Data section START

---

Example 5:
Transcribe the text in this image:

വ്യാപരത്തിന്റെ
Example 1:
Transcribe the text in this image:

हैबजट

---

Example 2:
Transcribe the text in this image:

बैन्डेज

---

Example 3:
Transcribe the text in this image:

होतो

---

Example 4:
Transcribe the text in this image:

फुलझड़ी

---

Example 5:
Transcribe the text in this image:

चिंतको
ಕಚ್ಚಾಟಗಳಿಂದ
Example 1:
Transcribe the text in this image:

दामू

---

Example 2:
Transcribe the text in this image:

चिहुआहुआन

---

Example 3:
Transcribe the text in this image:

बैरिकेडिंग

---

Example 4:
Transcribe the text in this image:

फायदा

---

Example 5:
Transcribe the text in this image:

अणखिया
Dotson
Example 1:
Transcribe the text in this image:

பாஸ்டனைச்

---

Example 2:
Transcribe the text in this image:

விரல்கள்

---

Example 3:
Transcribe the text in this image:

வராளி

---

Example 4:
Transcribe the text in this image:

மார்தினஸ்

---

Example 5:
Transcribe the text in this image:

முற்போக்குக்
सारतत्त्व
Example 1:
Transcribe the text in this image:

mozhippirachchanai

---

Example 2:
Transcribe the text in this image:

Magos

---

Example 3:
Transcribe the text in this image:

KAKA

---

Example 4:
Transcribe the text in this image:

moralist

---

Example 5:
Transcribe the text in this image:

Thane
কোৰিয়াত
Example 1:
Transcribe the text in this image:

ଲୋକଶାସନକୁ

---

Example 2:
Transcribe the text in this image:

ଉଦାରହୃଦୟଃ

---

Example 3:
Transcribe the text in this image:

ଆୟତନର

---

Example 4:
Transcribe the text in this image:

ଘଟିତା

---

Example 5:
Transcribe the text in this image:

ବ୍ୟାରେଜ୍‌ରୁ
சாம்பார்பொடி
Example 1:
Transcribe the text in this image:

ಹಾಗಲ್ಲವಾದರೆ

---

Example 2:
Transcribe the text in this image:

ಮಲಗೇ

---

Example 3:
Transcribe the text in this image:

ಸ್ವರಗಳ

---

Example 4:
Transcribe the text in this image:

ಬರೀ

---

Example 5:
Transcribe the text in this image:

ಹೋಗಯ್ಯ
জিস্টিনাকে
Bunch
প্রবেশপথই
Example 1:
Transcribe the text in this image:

Data section END

§ **Task requirements**:
From top to bottom, reproduce the material exactly.

§ **Task solution**:
---

Example 5:
Transcribe the text in this image:

വ്യാപരത്തിന്റെ
Example 1:
Transcribe the text in this image:

हैबजट

---

Example 2:
Transcribe the text in this image:

बैन्डेज

---

Example 3:
Transcribe the text in this image:

होतो

---

Example 4:
Transcribe the text in this image:

फुलझड़ी

---

Example 5:
Transcribe the text in this image:

चिंतको
ಕಚ್ಚಾಟಗಳಿಂದ
Example 1:
Transcribe the text in this image:

दामू

---

Example 2:
Transcribe the text in this image:

चिहुआहुआन

---

Example 3:
Transcribe the text in this image:

बैरिकेडिंग

---

Example 4:
Transcribe the text in this image:

फायदा

---

Example 5:
Transcribe the text in this image:

अणखिया
Dotson
Example 1:
Transcribe the text in this image:

பாஸ்டனைச்

---

Example 2:
Transcribe the text in this image:

விரல்கள்

---

Example 3:
Transcribe the text in this image:

வராளி

---

Example 4:
Transcribe the text in this image:

மார்தினஸ்

---

Example 5:
Transcribe the text in this image:

முற்போக்குக்
सारतत्त्व
Example 1:
Transcribe the text in this image:

mozhippirachchanai

---

Example 2:
Transcribe the text in this image:

Magos

---

Example 3:
Transcribe the text in this image:

KAKA

---

Example 4:
Transcribe the text in this image:

moralist

---

Example 5:
Transcribe the text in this image:

Thane
কোৰিয়াত
Example 1:
Transcribe the text in this image:

ଲୋକଶାସନକୁ

---

Example 2:
Transcribe the text in this image:

ଉଦାରହୃଦୟଃ

---

Example 3:
Transcribe the text in this image:

ଆୟତନର

---

Example 4:
Transcribe the text in this image:

ଘଟିତା

---

Example 5:
Transcribe the text in this image:

ବ୍ୟାରେଜ୍‌ରୁ
சாம்பார்பொடி
Example 1:
Transcribe the text in this image:

ಹಾಗಲ್ಲವಾದರೆ

---

Example 2:
Transcribe the text in this image:

ಮಲಗೇ

---

Example 3:
Transcribe the text in this image:

ಸ್ವರಗಳ

---

Example 4:
Transcribe the text in this image:

ಬರೀ

---

Example 5:
Transcribe the text in this image:

ಹೋಗಯ್ಯ
জিস্টিনাকে
Bunch
প্রবেশপথই
Example 1:
Transcribe the text in this image:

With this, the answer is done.